• Do this
Turn the rows below into a Markdown table with two columns, Number and Text. Each non-blank line gets its own numbered entry, and blank lines are left out.
-.-.-
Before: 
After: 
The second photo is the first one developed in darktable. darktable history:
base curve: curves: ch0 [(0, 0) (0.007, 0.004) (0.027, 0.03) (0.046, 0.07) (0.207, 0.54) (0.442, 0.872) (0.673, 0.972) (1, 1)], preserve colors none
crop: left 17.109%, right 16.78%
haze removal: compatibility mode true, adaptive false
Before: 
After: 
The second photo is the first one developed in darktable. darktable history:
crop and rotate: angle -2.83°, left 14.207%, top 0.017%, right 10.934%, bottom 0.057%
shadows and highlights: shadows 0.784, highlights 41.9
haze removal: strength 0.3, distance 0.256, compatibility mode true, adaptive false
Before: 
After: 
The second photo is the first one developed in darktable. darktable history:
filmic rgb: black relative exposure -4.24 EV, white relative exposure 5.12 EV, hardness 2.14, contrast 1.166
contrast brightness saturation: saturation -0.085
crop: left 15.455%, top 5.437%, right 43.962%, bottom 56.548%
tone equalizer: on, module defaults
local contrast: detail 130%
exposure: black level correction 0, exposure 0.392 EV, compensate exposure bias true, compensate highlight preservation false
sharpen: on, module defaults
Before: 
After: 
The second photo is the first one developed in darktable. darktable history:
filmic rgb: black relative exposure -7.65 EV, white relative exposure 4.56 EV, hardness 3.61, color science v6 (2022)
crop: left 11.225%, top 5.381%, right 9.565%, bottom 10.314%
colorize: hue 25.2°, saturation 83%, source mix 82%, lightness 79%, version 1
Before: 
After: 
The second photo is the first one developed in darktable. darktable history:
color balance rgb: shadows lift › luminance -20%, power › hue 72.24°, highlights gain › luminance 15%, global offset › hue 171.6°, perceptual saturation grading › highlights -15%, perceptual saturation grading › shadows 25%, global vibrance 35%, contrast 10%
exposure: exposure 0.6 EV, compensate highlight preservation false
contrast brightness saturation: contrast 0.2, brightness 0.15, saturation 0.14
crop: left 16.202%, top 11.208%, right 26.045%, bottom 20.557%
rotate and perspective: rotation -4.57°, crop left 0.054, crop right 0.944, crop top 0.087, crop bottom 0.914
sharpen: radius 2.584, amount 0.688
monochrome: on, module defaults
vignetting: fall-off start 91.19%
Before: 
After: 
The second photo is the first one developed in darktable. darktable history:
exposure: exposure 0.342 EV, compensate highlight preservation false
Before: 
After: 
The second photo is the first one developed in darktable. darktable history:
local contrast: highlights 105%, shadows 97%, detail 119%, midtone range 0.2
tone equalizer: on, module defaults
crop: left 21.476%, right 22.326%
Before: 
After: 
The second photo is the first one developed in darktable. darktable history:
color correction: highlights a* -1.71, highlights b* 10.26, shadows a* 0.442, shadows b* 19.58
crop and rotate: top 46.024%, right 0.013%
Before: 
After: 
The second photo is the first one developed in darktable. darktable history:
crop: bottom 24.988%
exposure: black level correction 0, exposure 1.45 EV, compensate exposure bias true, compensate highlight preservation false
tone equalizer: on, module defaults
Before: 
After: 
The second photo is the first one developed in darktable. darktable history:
-.-.-
• Result
| Number | Text |
|---|---|
| 1 | Before:  |
| 2 | After:  |
| 3 | The second photo is the first one developed in darktable. darktable history: |
| 4 | base curve: curves: ch0 [(0, 0) (0.007, 0.004) (0.027, 0.03) (0.046, 0.07) (0.207, 0.54) (0.442, 0.872) (0.673, 0.972) (1, 1)], preserve colors none |
| 5 | crop: left 17.109%, right 16.78% |
| 6 | haze removal: compatibility mode true, adaptive false |
| 7 | Before:  |
| 8 | After:  |
| 9 | The second photo is the first one developed in darktable. darktable history: |
| 10 | crop and rotate: angle -2.83°, left 14.207%, top 0.017%, right 10.934%, bottom 0.057% |
| 11 | shadows and highlights: shadows 0.784, highlights 41.9 |
| 12 | haze removal: strength 0.3, distance 0.256, compatibility mode true, adaptive false |
| 13 | Before:  |
| 14 | After:  |
| 15 | The second photo is the first one developed in darktable. darktable history: |
| 16 | filmic rgb: black relative exposure -4.24 EV, white relative exposure 5.12 EV, hardness 2.14, contrast 1.166 |
| 17 | contrast brightness saturation: saturation -0.085 |
| 18 | crop: left 15.455%, top 5.437%, right 43.962%, bottom 56.548% |
| 19 | tone equalizer: on, module defaults |
| 20 | local contrast: detail 130% |
| 21 | exposure: black level correction 0, exposure 0.392 EV, compensate exposure bias true, compensate highlight preservation false |
| 22 | sharpen: on, module defaults |
| 23 | Before:  |
| 24 | After:  |
| 25 | The second photo is the first one developed in darktable. darktable history: |
| 26 | filmic rgb: black relative exposure -7.65 EV, white relative exposure 4.56 EV, hardness 3.61, color science v6 (2022) |
| 27 | crop: left 11.225%, top 5.381%, right 9.565%, bottom 10.314% |
| 28 | colorize: hue 25.2°, saturation 83%, source mix 82%, lightness 79%, version 1 |
| 29 | Before:  |
| 30 | After:  |
| 31 | The second photo is the first one developed in darktable. darktable history: |
| 32 | color balance rgb: shadows lift › luminance -20%, power › hue 72.24°, highlights gain › luminance 15%, global offset › hue 171.6°, perceptual saturation grading › highlights -15%, perceptual saturation grading › shadows 25%, global vibrance 35%, contrast 10% |
| 33 | exposure: exposure 0.6 EV, compensate highlight preservation false |
| 34 | contrast brightness saturation: contrast 0.2, brightness 0.15, saturation 0.14 |
| 35 | crop: left 16.202%, top 11.208%, right 26.045%, bottom 20.557% |
| 36 | rotate and perspective: rotation -4.57°, crop left 0.054, crop right 0.944, crop top 0.087, crop bottom 0.914 |
| 37 | sharpen: radius 2.584, amount 0.688 |
| 38 | monochrome: on, module defaults |
| 39 | vignetting: fall-off start 91.19% |
| 40 | Before:  |
| 41 | After:  |
| 42 | The second photo is the first one developed in darktable. darktable history: |
| 43 | exposure: exposure 0.342 EV, compensate highlight preservation false |
| 44 | Before:  |
| 45 | After:  |
| 46 | The second photo is the first one developed in darktable. darktable history: |
| 47 | local contrast: highlights 105%, shadows 97%, detail 119%, midtone range 0.2 |
| 48 | tone equalizer: on, module defaults |
| 49 | crop: left 21.476%, right 22.326% |
| 50 | Before:  |
| 51 | After:  |
| 52 | The second photo is the first one developed in darktable. darktable history: |
| 53 | color correction: highlights a* -1.71, highlights b* 10.26, shadows a* 0.442, shadows b* 19.58 |
| 54 | crop and rotate: top 46.024%, right 0.013% |
| 55 | Before:  |
| 56 | After:  |
| 57 | The second photo is the first one developed in darktable. darktable history: |
| 58 | crop: bottom 24.988% |
| 59 | exposure: black level correction 0, exposure 1.45 EV, compensate exposure bias true, compensate highlight preservation false |
| 60 | tone equalizer: on, module defaults |
| 61 | Before:  |
| 62 | After:  |
| 63 | The second photo is the first one developed in darktable. darktable history: |